Listing them now, does my life seem more precious? With the tip of the gun touching my head, I blinked. The light, its reflection, the air growing steadily brighter. The sky pouring in through that small hole. The sunlight dancing on the protrusions of the wall. It screams, "I was born, I still exist!" But I... I cannot scream. The eyes of the silhouette facing me are glowing. It's him. Sis. As vague as his name, a remorseless killer. Why did he put that bullet in my pocket? Did he want someone to be the group leader again, or did he want me to kill myself? Or did he want to make me a killer just like him? I think of the flower vase at home. It's painful. Time stopped. 3-2 and 1... Everything fell silent. The world went quiet. The birds went quiet. The ghosts went quiet. The System heard me. My finger wanted to pull that trigger. But there wasn't a shred of hope for escape left in me. The blue screen shut off at that moment. I looked at the square where I stood trembling. Soon this hole would open, and I would fall in. Perhaps they would show my corpse to those who came after. The moisture on my eyelashes slipped away like a raindrop on glass.

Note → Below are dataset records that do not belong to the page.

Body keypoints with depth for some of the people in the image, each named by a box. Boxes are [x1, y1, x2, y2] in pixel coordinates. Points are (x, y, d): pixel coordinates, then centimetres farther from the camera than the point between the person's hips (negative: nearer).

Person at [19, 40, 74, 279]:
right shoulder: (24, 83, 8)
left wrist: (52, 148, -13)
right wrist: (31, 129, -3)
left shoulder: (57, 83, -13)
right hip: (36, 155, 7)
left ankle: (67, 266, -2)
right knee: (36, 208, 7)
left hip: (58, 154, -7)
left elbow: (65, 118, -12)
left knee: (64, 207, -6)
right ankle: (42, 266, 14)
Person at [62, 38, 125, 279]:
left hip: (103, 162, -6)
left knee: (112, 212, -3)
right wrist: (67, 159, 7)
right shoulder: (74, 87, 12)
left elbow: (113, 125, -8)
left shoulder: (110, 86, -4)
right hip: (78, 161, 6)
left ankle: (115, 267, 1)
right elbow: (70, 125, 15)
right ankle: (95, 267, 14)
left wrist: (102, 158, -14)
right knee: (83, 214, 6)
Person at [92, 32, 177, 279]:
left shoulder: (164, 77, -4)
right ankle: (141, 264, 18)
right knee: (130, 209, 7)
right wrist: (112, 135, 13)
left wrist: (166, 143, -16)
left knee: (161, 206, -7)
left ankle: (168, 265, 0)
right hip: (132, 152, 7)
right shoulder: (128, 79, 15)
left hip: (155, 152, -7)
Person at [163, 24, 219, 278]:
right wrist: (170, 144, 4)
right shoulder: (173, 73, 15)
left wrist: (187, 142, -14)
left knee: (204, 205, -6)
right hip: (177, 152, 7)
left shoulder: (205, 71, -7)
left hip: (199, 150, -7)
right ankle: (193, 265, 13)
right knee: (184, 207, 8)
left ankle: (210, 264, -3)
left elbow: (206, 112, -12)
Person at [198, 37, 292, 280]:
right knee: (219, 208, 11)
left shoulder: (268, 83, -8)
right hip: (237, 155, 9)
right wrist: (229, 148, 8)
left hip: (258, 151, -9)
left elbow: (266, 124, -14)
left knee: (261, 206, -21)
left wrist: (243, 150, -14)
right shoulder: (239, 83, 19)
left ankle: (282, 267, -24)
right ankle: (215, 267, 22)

"I am rebelling!" I screamed, as if possessed. Dozens of people raised their heads for a moment to look here. As if bowing their heads was a grave crime for them. "This place is a house of torment!" I continued to shout. My voice echoed in my ears. It was a voice clearly produced by the painful friction of my vocal cords. "System, answer me! What can you do right now if I kill myself? No matter what you do, my life doesn't belong to you! This is my life!" I felt the sorrow of the teardrop sliding down my cheeks. "Why is the world so cruel?" This sentence had fallen from my lips with grief. "Why am I following these stupid rules?" My breathing quickened; I was nearing the end. As the System remained silent, my voice grew filled with an even more unbearable pain. "Why am I suffering so much?" I whispered. I looked at the others. I looked at them to see if I could find a desire for change in their eyes. But they slowly sank to the ground. As if a movie were being played before them. Even the blonde woman. Even Mert. They all sank to the ground. I laughed with a nervous breakdown. Before falling into that pit under my feet and dying, I wanted to say one more word. But my lips were parched. "System! If you can hear me, remember this! I rebel against you with all my might! Do you accept my challenge?" There was a misty expression in Sis's eyes. I saw him standing there from all that distance away. "If you don't accept, I will think you are afraid!" I shouted with all my strength.

"I will call you a pathetic system! Are you in?"